Targeted SME support needed after announcement that energy support scheme will be replaced in March

Tue 10 Jan 2023
Posted by: William Barns-Graham
Trade News

Male factory employee working with industrial equipment

Industry leaders have given a mixed reaction to yesterday’s announcement that the government’s current support for businesses’ energy bills will expire in March.

The current package, which caps the unit cost of gas and electricity at a fixed price, will be replaced by a new scheme which will include a discount on wholesale prices, the government announced in the House of Commons.

Targeted support needed

The Institute of Export & International Trade’s (IOE&IT) director general, Marco Forgione, said targeted support for SMEs will be needed as part of any new scheme. He also said the government needs to boost UK competitiveness by helping more firms to trade internationally.

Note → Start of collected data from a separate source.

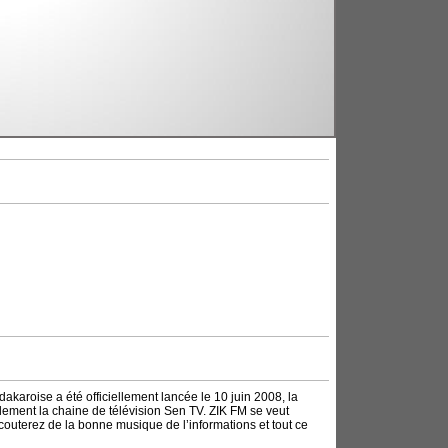
dakaroise a été officiellement lancée le 10 juin 2008, la
lement la chaine de télévision Sen TV. ZIK FM se veut
couterez de la bonne musique de l’informations et tout ce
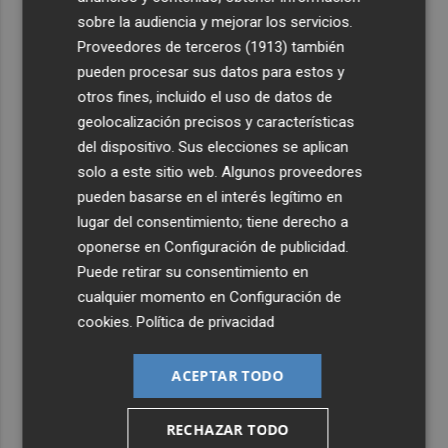
sobre la audiencia y mejorar los servicios.
Proveedores de terceros (1913)
también
pueden procesar sus datos para estos y
otros fines, incluido el uso de datos de
geolocalización precisos y características
del dispositivo. Sus elecciones se aplican
solo a este sitio web. Algunos proveedores
pueden basarse en el interés legítimo en
lugar del consentimiento; tiene derecho a
oponerse en
Configuración de publicidad
.
Puede retirar su consentimiento en
cualquier momento en
Configuración de
cookies
.
Política de privacidad
ACEPTAR TODO
RECHAZAR TODO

“The government was never going to be able to provide support for energy bills in perpetuity, but the announcement yesterday will undoubtedly cause concern for many businesses, particularly SMEs.

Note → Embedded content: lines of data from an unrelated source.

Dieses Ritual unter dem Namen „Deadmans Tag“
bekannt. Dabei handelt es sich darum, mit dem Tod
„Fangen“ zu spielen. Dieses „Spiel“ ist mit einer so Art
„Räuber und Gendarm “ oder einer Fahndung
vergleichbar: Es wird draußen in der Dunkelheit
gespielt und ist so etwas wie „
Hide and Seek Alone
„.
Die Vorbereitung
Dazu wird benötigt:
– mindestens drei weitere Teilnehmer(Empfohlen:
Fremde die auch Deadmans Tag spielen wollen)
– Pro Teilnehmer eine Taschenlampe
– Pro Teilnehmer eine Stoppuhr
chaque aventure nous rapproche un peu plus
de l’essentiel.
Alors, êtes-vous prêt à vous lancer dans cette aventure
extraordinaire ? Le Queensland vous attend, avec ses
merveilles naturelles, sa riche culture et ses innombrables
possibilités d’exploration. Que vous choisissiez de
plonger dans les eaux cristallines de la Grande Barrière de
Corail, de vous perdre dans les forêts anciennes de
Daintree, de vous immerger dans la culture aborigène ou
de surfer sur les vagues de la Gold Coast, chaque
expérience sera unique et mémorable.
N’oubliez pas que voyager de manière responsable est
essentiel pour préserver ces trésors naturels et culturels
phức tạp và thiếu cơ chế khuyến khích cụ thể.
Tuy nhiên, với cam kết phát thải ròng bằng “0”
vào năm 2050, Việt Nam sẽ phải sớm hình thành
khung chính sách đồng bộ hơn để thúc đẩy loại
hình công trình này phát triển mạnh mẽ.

“These are difficult times, but the UK will only return to economic growth if it backs its businesses. A key part of this is encouraging firms to export because companies that trade internationally have been proven to be more efficient, sustainable and profitable.

“The government needs to provide targeted support for SMEs that could, but don’t yet, trade internationally as part of the scheme it launches in March.”

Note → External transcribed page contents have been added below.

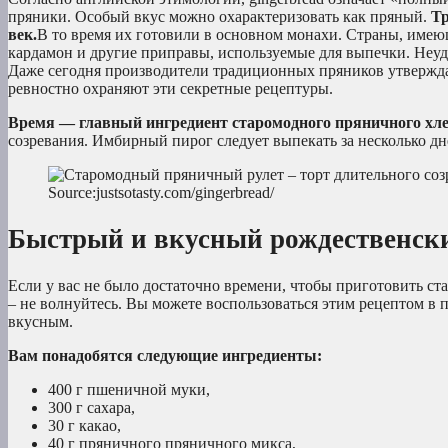
пряники. Особый вкус можно охарактеризовать как пряный.
Тр
век.
В то время их готовили в основном монахи. Страны, имеющ
кардамон и другие приправы, используемые для выпечки. Неуд
Даже сегодня производители традиционных пряников утверждаю
ревностно охраняют эти секретные рецептуры.
Время — главный ингредиент старомодного пряничного хле
созревания. Имбирный пирог следует выпекать за несколько дне
Source:justsotasty.com/gingerbread/
Быстрый и вкусный рождественски
Если у вас не было достаточно времени, чтобы приготовить ст
– не волнуйтесь. Вы можете воспользоваться этим рецептом в
вкусным.
Вам понадобятся следующие ингредиенты:
400 г пшеничной муки,
300 г сахара,
30 г какао,
40 г пряничного пряничного микса,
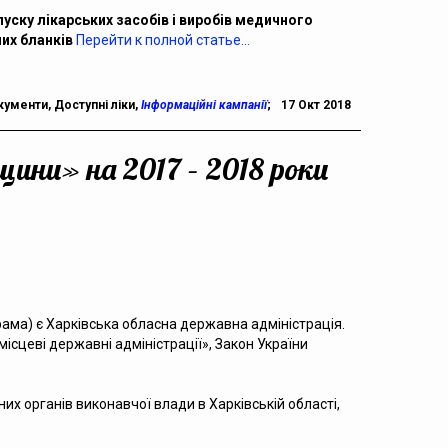
уску лікарських засобів і виробів медичного
них бланків
Перейти к полной статье…
кументи
,
Доступні ліки
,
Інформаційні кампанії
;
17 Окт 2018
и» на 2017 – 2018 роки
ама) є Харківська обласна державна адміністрація.
місцеві державні адміністрації», Закон України
них органів виконавчої влади в Харківській області,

Uncertainty for businesses

Other industry bodies have raised concern that the expiry of the current support scheme will create uncertainty for businesses.

Alex Hall-Chen, principal policy advisor for sustainability, skills and employment at the Institute of Directors (IoD), told the Guardian: “The design of the new scheme will also provide less certainty for businesses in budgeting. Given that future energy costs will no longer be able to be projected with any degree of confidence, the willingness of directors and auditors to sign off their entities as going concerns will be impaired.”

Martin McTague, the national chair of the Federation of Small Businesses (FSB), called the announcement a “massive disappointment” on BBC Radio 4’s Today Programme and said SMEs will be “left at the mercy” of an energy market that is already extremely volatile due to Putin’s invasion of Ukraine.


Other business leaders have said the government’s continued support from March, via the new discount offer, is welcome as it would have been unrealistic for the current scheme to be offered on an ongoing basis.

CBI director for decarbonisation policy, Tom Thackray, told Sky News: "It's unrealistic to think the scheme could stay affordable in its current form, but some firms will undoubtedly still find the going hard."

UK Steel told Sky that the government is “betting on a calm and stable 2023 energy market, in a climate of unstable global markets, with the scheme no longer protecting against extremely volatile prices."

Market shift

Last week, Chancellor Jeremy Hunt told industry leaders that the current scheme to support businesses was “unsustainably expensive”.

Despite concern from industry leaders, wholesale energy prices have fallen sharply over recent weeks after a period of relatively mild weather in the UK and Europe, reports the Guardian.

Economists at HSBC said falling prices could benefit businesses and help to bring down inflation.

Manufacturers’ warning

Ahead of yesterday’s announcement, UK manufacturers warned that ongoing high energy costs are damaging UK competitiveness and could lead to job cuts and falling productivity.

A survey of members by manufacturers association Make UK found that the proportion of manufacturers that think Britain is a competitive location has halved to 31% from 63% a year ago.

The survey of 235 businesses took place in November 2022, just after Liz Truss’s short-lived stint as PM.

Investor confidence dips

More than half (53%) of firms said ongoing political instability had damaged business confidence, and 43% said Britain had become less attractive to overseas investors, reports Reuters.

When asked, two thirds of respondents expected to cut jobs or reduce productivity due to rising energy costs.